Plain blankets. Warm in winter and cool in summer, wool is a great solution for blankets. It is also more resistant to fire than other natural fibers.
Dyed blankets. Wool fabric holds dye well, so the color lasts longer. Unfortunately, it also needs mothproofing.
Rugs. Wool fibers' antistatic properties and natural resistance to soiling makes them a desirable choice for rugs. However, when wool does get dirty, it is not as easy to clean as some synthetic fibers.
Bathroom accessories. Just like when it's on a sheep, wool is hydrophobic (resists water) and resists odors, so it performs well in the bath area.
Sheepskin rugs. The organic feel of wool in its more natural state always makes a room feel cozy and comfortable. Don't worry about the long fibers — wool resists crushing.
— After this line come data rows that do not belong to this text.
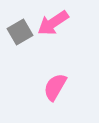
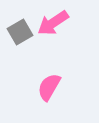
pink semicircle: moved 6 px left
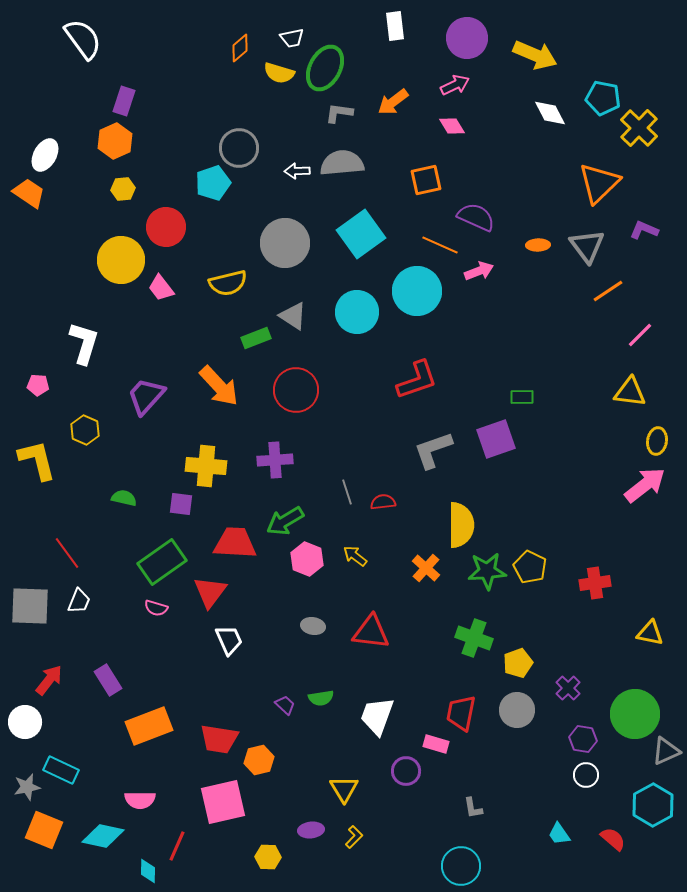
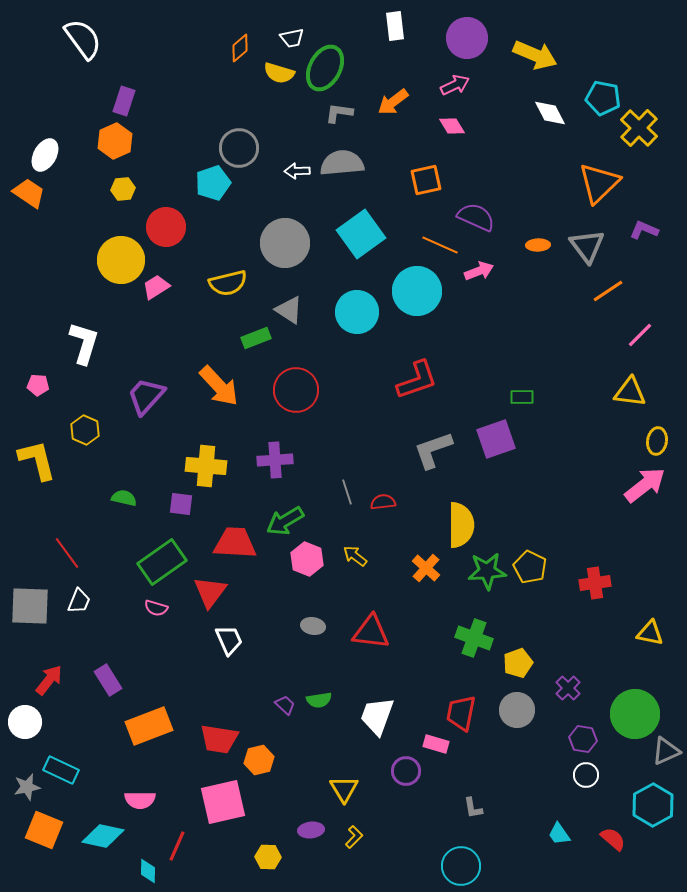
pink trapezoid at (161, 288): moved 5 px left, 1 px up; rotated 96 degrees clockwise
gray triangle at (293, 316): moved 4 px left, 6 px up
green semicircle at (321, 698): moved 2 px left, 2 px down
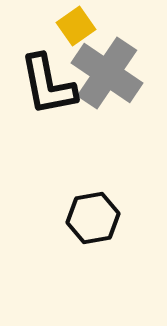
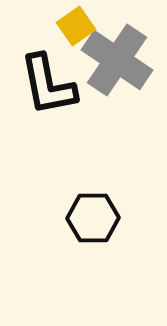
gray cross: moved 10 px right, 13 px up
black hexagon: rotated 9 degrees clockwise
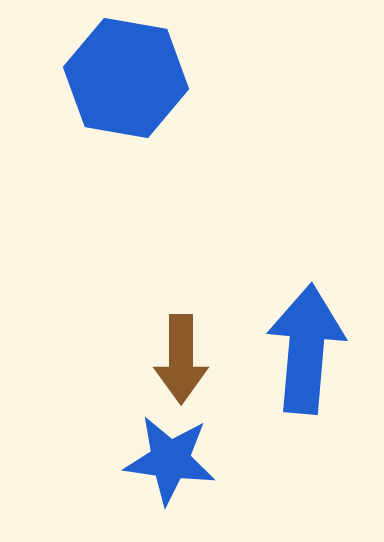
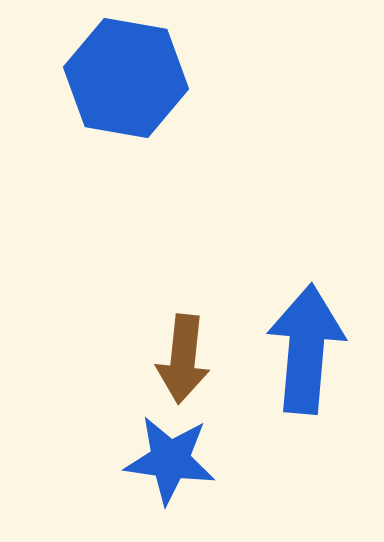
brown arrow: moved 2 px right; rotated 6 degrees clockwise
Felted accessories. These felted wool stones by Vivaterra add a unique flair to a space — and also show off the diversity of wool fibers.
Wool throws. Wool is considered hypoallergenic, which makes it a great fabric for a throw cover. However, washing pure wool with alkaline detergents can damage it.
Knitting. Wool in its natural state has a crimp to its strand, which creates an elastic property when it's woven into yarn. The elasticity makes it more durable and a wonderful product to knit or crochet with.
Upholstery. Wool is a great choice for upholstery because it resists piling and breaking, meaning it's extra durable.